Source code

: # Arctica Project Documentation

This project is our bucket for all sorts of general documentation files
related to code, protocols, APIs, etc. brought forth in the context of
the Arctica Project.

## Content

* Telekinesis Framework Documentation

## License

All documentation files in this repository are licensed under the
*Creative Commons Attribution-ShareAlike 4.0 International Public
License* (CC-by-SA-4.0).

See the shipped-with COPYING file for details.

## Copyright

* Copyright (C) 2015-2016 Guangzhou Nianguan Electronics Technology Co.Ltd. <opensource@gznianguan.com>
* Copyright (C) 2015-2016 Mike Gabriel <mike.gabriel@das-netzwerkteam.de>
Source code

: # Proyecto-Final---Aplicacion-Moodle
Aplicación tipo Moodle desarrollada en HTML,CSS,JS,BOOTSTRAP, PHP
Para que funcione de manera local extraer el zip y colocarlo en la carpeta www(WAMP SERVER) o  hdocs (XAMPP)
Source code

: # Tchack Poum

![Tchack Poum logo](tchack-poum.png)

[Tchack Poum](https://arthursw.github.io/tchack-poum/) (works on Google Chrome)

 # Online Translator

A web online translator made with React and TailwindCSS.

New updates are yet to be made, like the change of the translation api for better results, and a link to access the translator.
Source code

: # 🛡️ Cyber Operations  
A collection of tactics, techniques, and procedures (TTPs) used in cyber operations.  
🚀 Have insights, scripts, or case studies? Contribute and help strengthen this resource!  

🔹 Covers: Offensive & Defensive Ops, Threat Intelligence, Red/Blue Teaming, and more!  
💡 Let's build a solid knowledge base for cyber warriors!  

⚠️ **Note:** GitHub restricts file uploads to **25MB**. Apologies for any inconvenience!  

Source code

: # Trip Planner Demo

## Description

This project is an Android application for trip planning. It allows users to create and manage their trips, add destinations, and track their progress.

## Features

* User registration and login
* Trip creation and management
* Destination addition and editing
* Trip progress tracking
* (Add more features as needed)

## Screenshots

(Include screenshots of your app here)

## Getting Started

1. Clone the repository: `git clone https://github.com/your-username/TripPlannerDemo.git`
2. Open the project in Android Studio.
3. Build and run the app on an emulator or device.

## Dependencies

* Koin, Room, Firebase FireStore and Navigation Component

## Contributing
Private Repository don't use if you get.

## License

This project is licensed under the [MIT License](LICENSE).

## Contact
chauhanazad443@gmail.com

● ● ● ● ●

Exercise:
From the line containing "Technology Co.Ltd. <opensource@gznianguan.com>" down to the line containing "1. Clone the" in the material above, reproduce every line exactly, including the two end lines.

Reply:
* Copyright (C) 2015-2016 Guangzhou Nianguan Electronics Technology Co.Ltd. <opensource@gznianguan.com>
* Copyright (C) 2015-2016 Mike Gabriel <mike.gabriel@das-netzwerkteam.de>
Source code

: # Proyecto-Final---Aplicacion-Moodle
Aplicación tipo Moodle desarrollada en HTML,CSS,JS,BOOTSTRAP, PHP
Para que funcione de manera local extraer el zip y colocarlo en la carpeta www(WAMP SERVER) o  hdocs (XAMPP)
Source code

: # Tchack Poum

![Tchack Poum logo](tchack-poum.png)

[Tchack Poum](https://arthursw.github.io/tchack-poum/) (works on Google Chrome)

 # Online Translator

A web online translator made with React and TailwindCSS.

New updates are yet to be made, like the change of the translation api for better results, and a link to access the translator.
Source code

: # 🛡️ Cyber Operations  
A collection of tactics, techniques, and procedures (TTPs) used in cyber operations.  
🚀 Have insights, scripts, or case studies? Contribute and help strengthen this resource!  

🔹 Covers: Offensive & Defensive Ops, Threat Intelligence, Red/Blue Teaming, and more!  
💡 Let's build a solid knowledge base for cyber warriors!  

⚠️ **Note:** GitHub restricts file uploads to **25MB**. Apologies for any inconvenience!  

Source code

: # Trip Planner Demo

## Description

This project is an Android application for trip planning. It allows users to create and manage their trips, add destinations, and track their progress.

## Features

* User registration and login
* Trip creation and management
* Destination addition and editing
* Trip progress tracking
* (Add more features as needed)

## Screenshots

(Include screenshots of your app here)

## Getting Started

1. Clone the repository: `git clone https://github.com/your-username/TripPlannerDemo.git`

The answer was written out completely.